Hand wrought H-hinge and nails on a reproduction elm bacon cupboard.
I decided I would like to attach a steel triangle to the bottom of the pillar and claw after all, but I was unsuccessful in finding a smith to forge a facsimile triangle at reasonable cost. I eventually spoke with a local metalworker last week who said he could plasma-cut one and would drop it round to me. In fact he dropped off two “… in case you make a mess of one”!
I attacked the triangle with an angry grinder and files to impart a ‘forged’ appearance. The thickest area is the centre at 3/32″ (2.4mm) diminishing along the length of the flattened D-shaped legs. The edges taper off to roughly 1/64″ (0.4mm) thick.

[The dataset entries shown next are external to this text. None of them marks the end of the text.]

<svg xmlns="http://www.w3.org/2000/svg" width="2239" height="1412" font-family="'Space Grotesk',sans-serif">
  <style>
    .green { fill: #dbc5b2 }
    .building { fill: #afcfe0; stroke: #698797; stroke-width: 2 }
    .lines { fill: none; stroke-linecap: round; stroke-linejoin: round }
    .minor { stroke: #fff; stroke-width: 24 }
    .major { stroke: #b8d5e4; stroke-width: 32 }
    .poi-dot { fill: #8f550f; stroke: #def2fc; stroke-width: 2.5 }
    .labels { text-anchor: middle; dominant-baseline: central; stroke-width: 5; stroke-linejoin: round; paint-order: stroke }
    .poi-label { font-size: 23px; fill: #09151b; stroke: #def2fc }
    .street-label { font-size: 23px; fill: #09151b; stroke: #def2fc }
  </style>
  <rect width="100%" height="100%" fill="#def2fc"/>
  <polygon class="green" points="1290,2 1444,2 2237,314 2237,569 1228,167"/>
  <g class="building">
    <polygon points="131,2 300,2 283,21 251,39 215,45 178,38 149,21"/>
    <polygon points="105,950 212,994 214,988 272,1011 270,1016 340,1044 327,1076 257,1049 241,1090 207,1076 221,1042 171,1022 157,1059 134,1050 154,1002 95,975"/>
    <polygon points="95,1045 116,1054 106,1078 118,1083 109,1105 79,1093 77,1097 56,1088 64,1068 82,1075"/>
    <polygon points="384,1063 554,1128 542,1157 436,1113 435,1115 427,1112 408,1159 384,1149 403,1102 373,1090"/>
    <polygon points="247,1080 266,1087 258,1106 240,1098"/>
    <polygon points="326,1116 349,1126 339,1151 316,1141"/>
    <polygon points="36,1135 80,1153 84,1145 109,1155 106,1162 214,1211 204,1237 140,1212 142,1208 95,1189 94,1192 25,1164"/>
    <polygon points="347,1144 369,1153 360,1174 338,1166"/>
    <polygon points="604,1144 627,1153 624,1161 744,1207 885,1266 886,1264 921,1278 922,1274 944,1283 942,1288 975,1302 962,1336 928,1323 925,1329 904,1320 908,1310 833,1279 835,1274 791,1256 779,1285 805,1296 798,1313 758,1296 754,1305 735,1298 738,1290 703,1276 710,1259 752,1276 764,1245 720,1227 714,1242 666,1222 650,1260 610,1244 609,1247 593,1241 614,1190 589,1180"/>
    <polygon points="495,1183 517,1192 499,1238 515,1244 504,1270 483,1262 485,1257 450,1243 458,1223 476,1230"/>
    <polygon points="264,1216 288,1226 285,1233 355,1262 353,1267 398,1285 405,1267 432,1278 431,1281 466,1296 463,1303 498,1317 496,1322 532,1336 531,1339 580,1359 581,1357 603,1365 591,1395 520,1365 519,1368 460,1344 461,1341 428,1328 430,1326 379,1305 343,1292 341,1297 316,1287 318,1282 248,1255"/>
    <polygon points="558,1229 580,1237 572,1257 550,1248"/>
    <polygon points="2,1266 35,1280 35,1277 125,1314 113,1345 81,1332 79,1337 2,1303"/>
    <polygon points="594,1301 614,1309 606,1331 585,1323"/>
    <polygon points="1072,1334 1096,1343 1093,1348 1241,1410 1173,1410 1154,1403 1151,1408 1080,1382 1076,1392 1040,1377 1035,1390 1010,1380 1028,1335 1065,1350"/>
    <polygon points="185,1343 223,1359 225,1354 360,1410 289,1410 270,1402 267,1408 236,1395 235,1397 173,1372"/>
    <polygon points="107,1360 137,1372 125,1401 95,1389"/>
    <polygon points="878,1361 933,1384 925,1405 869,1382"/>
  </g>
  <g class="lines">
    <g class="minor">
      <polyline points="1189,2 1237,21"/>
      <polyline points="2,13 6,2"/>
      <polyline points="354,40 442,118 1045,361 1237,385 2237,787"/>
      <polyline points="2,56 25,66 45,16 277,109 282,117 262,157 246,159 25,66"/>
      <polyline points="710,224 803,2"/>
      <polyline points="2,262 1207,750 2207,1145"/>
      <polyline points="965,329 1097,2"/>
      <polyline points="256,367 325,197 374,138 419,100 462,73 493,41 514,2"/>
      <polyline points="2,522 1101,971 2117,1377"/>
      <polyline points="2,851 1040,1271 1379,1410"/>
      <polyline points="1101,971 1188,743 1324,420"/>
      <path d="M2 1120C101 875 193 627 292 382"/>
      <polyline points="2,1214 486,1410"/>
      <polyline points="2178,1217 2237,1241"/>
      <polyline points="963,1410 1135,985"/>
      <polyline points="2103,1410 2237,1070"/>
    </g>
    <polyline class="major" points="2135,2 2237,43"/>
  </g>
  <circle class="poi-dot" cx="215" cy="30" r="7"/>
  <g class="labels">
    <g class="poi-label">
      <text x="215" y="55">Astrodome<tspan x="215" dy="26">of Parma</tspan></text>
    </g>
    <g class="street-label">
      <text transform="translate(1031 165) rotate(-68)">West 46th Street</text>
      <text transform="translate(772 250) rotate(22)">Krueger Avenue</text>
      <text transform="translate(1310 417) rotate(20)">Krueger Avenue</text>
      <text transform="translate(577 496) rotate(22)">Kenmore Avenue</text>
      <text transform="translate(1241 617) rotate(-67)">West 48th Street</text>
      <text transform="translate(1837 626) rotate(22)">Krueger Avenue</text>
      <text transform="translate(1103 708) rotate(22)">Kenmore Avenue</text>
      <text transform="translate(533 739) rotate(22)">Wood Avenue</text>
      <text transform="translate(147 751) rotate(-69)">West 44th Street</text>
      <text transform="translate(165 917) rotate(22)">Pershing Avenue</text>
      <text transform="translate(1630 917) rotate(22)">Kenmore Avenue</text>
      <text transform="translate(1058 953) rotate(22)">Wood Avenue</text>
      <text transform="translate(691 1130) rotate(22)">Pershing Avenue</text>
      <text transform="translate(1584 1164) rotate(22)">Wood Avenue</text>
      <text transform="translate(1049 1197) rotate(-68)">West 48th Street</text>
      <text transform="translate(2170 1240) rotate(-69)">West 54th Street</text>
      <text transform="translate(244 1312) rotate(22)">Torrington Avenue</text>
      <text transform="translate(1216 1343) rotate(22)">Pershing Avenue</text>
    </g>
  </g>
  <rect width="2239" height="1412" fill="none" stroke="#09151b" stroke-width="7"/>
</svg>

One of the bare steel triangles.
I used a hammer and the anvil horn to form one of the triangles to the curvature of the upturned claw, stopping frequently to check for fit. When satisfied, I drilled and countersunk the remaining holes and tidied the whole with a file.
The triangle shaped to the under side of the pillar and claw.
Prior to attaching the triangle to the table, it is now undergoing an accelerated rusting process which will take a few days to achieve the desired depth of corrosion.